I have a deal with my kids on Sunday mornings. They leave me alone to review the bobbleheads on the Sunday shows in exchange for me making them a Su
April 9, 2009


I have a deal with my kids on Sunday mornings. They leave me alone to review the bobbleheads on the Sunday shows in exchange for me making them a Sunday breakfast with the works: bacon, fresh berries, hash browns and above all, light, fluffy pancakes with lots of warm, real maple syrup. They get their carbohydrate overload while I try to keep down my heart-healthy oatmeal as I listen the the latest spin.

But it looks like Mother Nature may be forcing me to renegotiate the deal:

Sadly, thanks to increasingly ‘weird’ and warming weather, the long-standing tradition and $65 million business of “maple sugaring” in the northeastern U.S. is in danger of becoming a historical footnote.

It’s because the cycles of what is called ‘cold recharge’ – where weeks of below-freezing temperatures, followed by warmer temperatures – are shortening to the point where sugar maples are not producing the sap which is later boiled down to make maple syrup.

It this recharge cycle which allows the sap in sugar maples’ limbs to turn to ice, creating an area of lower pressure which in turn pulls up more sap into the frozen areas from the roots up. In this state, the trees convert their stored starches into sucrose that will fuel spring budding. As the warming weather melts the sap ice, liquid sap is pushed in all directions. All one has to do is drill a hole for the sap to flow.

But for some places in the Northeast, the sugar-tapping season is either getting shorter and shorter, sometimes lasting only a week, as it did in Quebec last year.
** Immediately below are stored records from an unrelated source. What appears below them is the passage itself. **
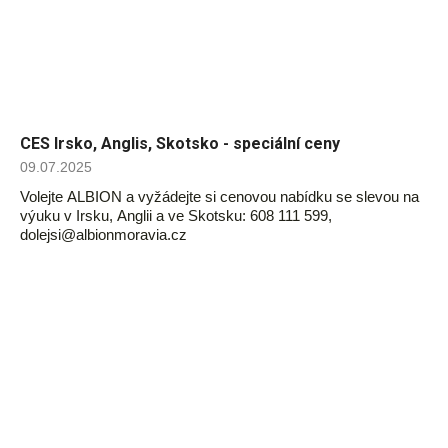
CES Irsko, Anglis, Skotsko - speciální ceny
09.07.2025
Volejte ALBION a vyžádejte si cenovou nabídku se slevou na
výuku v Irsku, Anglii a ve Skotsku: 608 111 599,
dolejsi@albionmoravia.cz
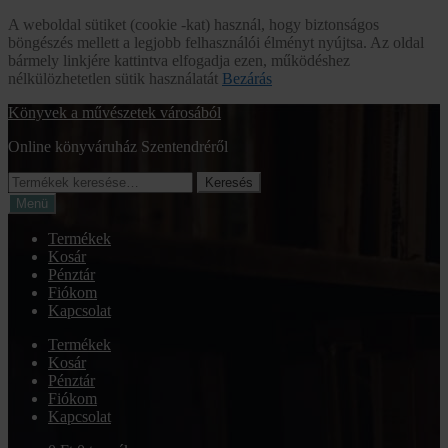
A weboldal sütiket (cookie -kat) használ, hogy biztonságos
böngészés mellett a legjobb felhasználói élményt nyújtsa. Az oldal
bármely linkjére kattintva elfogadja ezen, működéshez
nélkülözhetetlen sütik használatát
Bezárás
Ugrás
Kilépés
Könyvek a művészetek városából
a
a
Online könyváruház Szentendréről
navigációhoz
tartalomba
Keresés
Keresés
a
Menü
következőre:
Termékek
Kosár
Pénztár
Fiókom
Kapcsolat
Termékek
Kosár
Pénztár
Fiókom
Kapcsolat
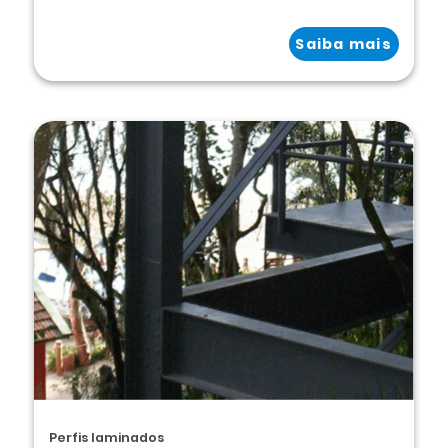
Saiba mais
Perfis laminados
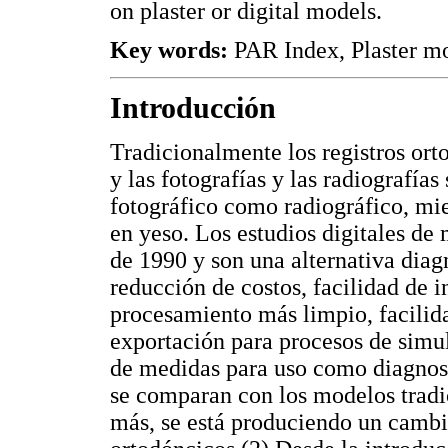
on plaster or digital models.
Key words:
PAR Index, Plaster mo
Introducción
Tradicionalmente los registros ort
y las fotografías y las radiografía
fotográfico como radiográfico, mi
en yeso. Los estudios digitales de
de 1990 y son una alternativa diag
reducción de costos, facilidad de i
procesamiento más limpio, facilid
exportación para procesos de simu
de medidas para uso como diagnosti
se comparan con los modelos tradic
más, se está produciendo un cambio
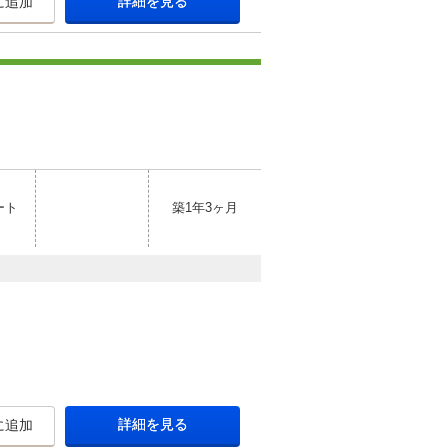
詳細を見る
に追加
ート
築1年3ヶ月
詳細を見る
に追加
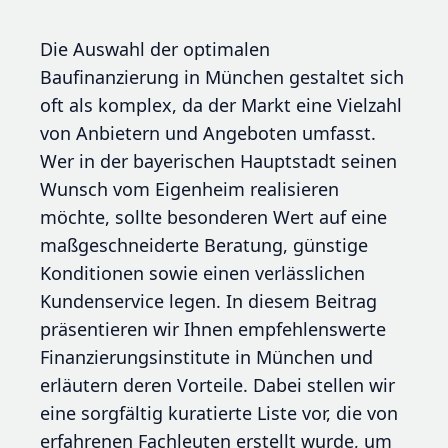
Die Auswahl der optimalen
Baufinanzierung in München gestaltet sich
oft als komplex, da der Markt eine Vielzahl
von Anbietern und Angeboten umfasst.
Wer in der bayerischen Hauptstadt seinen
Wunsch vom Eigenheim realisieren
möchte, sollte besonderen Wert auf eine
maßgeschneiderte Beratung, günstige
Konditionen sowie einen verlässlichen
Kundenservice legen. In diesem Beitrag
präsentieren wir Ihnen empfehlenswerte
Finanzierungsinstitute in München und
erläutern deren Vorteile. Dabei stellen wir
eine sorgfältig kuratierte Liste vor, die von
erfahrenen Fachleuten erstellt wurde, um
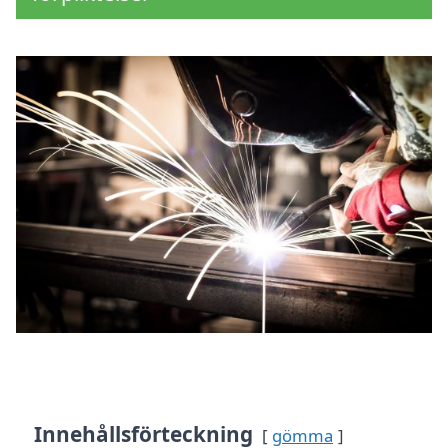
Innehållsförteckning
gömma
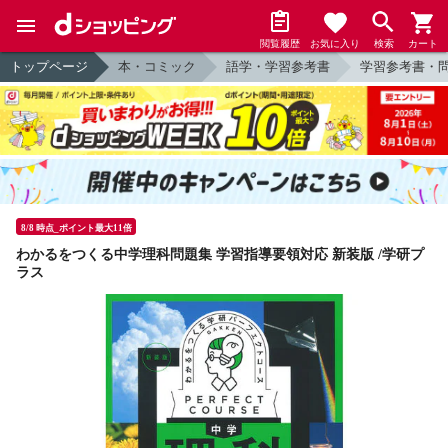
閲覧履歴
お気に入り
検索
カート
トップページ
本・コミック
語学・学習参考書
学習参考書・
8/8 時点_ポイント最大11倍
わかるをつくる中学理科問題集 学習指導要領対応 新装版 /学研プ
ラス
"This is a weather-related industry," says Sam Cutting, owner of Dakin Farm in Vermont and who has been in the sugar business for 40 years. "There are always problems in the maple industry: gypsy moths, floods, droughts."

Warmer weather has also translated to problems with pests such as the pear thrip, and the non-native Asian longhorn beetle destroying maple trees. Deer populations have also exploded in some places, meaning that more maple shoots are eaten before making it to maturity. It requires a mature tree of 40 to 50 years old to make maple syrup safely.

My daughter has reminded me that I could purchase the less expensive "maple-flavored" syrup instead, but given that they have found they have found mercury in High Fructose Corn Syrup (HFCS), the primary ingredient in those syrups, I find that an unacceptable alternative.